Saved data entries

# # #

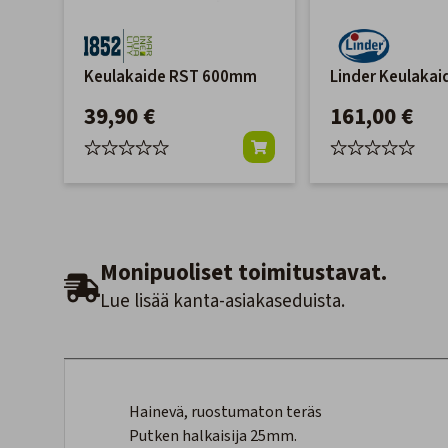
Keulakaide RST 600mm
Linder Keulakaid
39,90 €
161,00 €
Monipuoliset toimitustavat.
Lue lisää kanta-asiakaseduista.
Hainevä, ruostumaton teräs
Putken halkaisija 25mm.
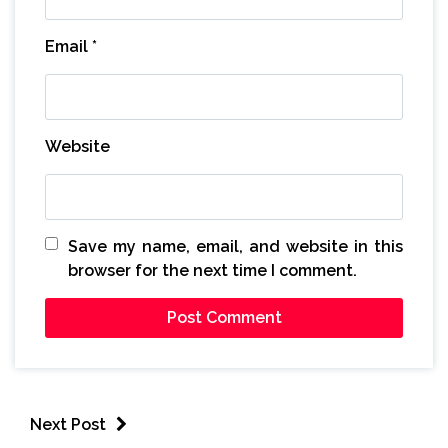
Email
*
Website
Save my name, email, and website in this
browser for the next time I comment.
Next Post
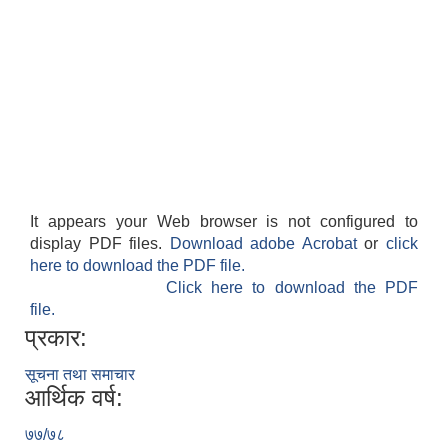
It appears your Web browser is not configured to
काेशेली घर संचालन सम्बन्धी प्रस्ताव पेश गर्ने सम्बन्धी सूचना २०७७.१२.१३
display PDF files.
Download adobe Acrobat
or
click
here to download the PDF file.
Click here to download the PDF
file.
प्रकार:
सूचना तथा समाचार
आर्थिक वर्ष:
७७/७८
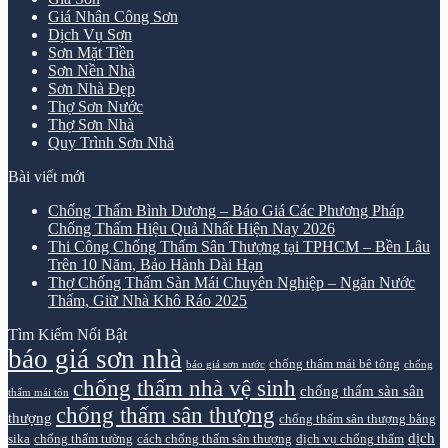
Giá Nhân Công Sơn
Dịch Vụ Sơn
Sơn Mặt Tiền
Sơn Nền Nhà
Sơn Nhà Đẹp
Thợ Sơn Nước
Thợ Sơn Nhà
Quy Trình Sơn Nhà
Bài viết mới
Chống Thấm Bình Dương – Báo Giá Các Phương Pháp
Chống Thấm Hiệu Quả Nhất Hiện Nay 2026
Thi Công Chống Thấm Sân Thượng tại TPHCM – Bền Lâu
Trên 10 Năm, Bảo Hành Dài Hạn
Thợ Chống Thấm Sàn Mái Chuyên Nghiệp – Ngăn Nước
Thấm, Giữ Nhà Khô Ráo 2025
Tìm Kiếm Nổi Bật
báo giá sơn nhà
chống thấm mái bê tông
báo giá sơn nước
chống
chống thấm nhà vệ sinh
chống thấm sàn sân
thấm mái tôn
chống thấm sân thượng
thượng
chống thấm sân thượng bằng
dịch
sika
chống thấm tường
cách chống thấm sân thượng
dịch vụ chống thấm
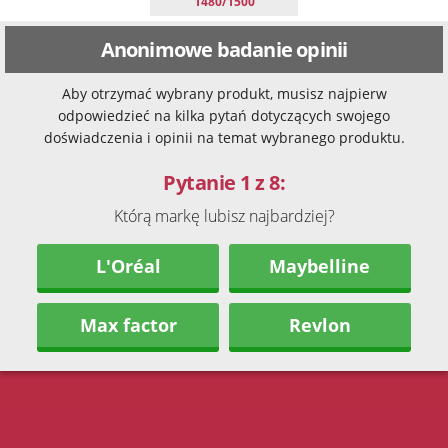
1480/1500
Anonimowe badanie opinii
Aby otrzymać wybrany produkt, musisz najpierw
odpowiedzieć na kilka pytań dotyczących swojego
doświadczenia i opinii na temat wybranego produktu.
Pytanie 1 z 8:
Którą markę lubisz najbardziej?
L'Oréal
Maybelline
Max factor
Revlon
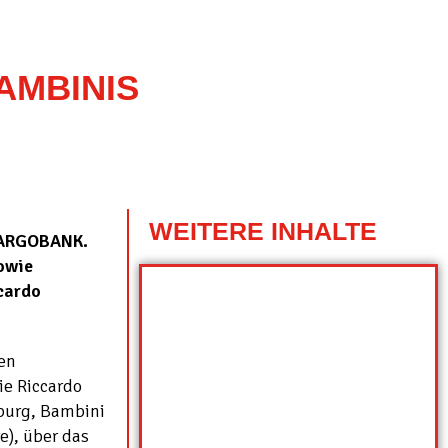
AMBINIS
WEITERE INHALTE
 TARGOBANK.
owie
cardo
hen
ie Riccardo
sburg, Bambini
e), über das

# # #

Rewrite the lines of every record above, changing "Next Post" to "Previous Post" and keeping everything else the same. Leave out the pictures.

- Solved problem -
Keulakaide RST 600mm
Linder Keulakaid
39,90 €
161,00 €
Monipuoliset toimitustavat.
Lue lisää kanta-asiakaseduista.
Hainevä, ruostumaton teräs
Putken halkaisija 25mm.
Email
*
Website
Save my name, email, and website in this
browser for the next time I comment.
Previous Post
It appears your Web browser is not configured to
काेशेली घर संचालन सम्बन्धी प्रस्ताव पेश गर्ने सम्बन्धी सूचना २०७७.१२.१३
display PDF files.
Download adobe Acrobat
or
click
here to download the PDF file.
Click here to download the PDF
file.
प्रकार:
सूचना तथा समाचार
आर्थिक वर्ष:
७७/७८
Giá Nhân Công Sơn
Dịch Vụ Sơn
Sơn Mặt Tiền
Sơn Nền Nhà
Sơn Nhà Đẹp
Thợ Sơn Nước
Thợ Sơn Nhà
Quy Trình Sơn Nhà
Bài viết mới
Chống Thấm Bình Dương – Báo Giá Các Phương Pháp
Chống Thấm Hiệu Quả Nhất Hiện Nay 2026
Thi Công Chống Thấm Sân Thượng tại TPHCM – Bền Lâu
Trên 10 Năm, Bảo Hành Dài Hạn
Thợ Chống Thấm Sàn Mái Chuyên Nghiệp – Ngăn Nước
Thấm, Giữ Nhà Khô Ráo 2025
Tìm Kiếm Nổi Bật
báo giá sơn nhà
chống thấm mái bê tông
báo giá sơn nước
chống
chống thấm nhà vệ sinh
chống thấm sàn sân
thấm mái tôn
chống thấm sân thượng
thượng
chống thấm sân thượng bằng
dịch
sika
chống thấm tường
cách chống thấm sân thượng
dịch vụ chống thấm
1480/1500
Anonimowe badanie opinii
Aby otrzymać wybrany produkt, musisz najpierw
odpowiedzieć na kilka pytań dotyczących swojego
doświadczenia i opinii na temat wybranego produktu.
Pytanie 1 z 8:
Którą markę lubisz najbardziej?
L'Oréal
Maybelline
Max factor
Revlon
AMBINIS
WEITERE INHALTE
 TARGOBANK.
owie
cardo
hen
ie Riccardo
sburg, Bambini
e), über das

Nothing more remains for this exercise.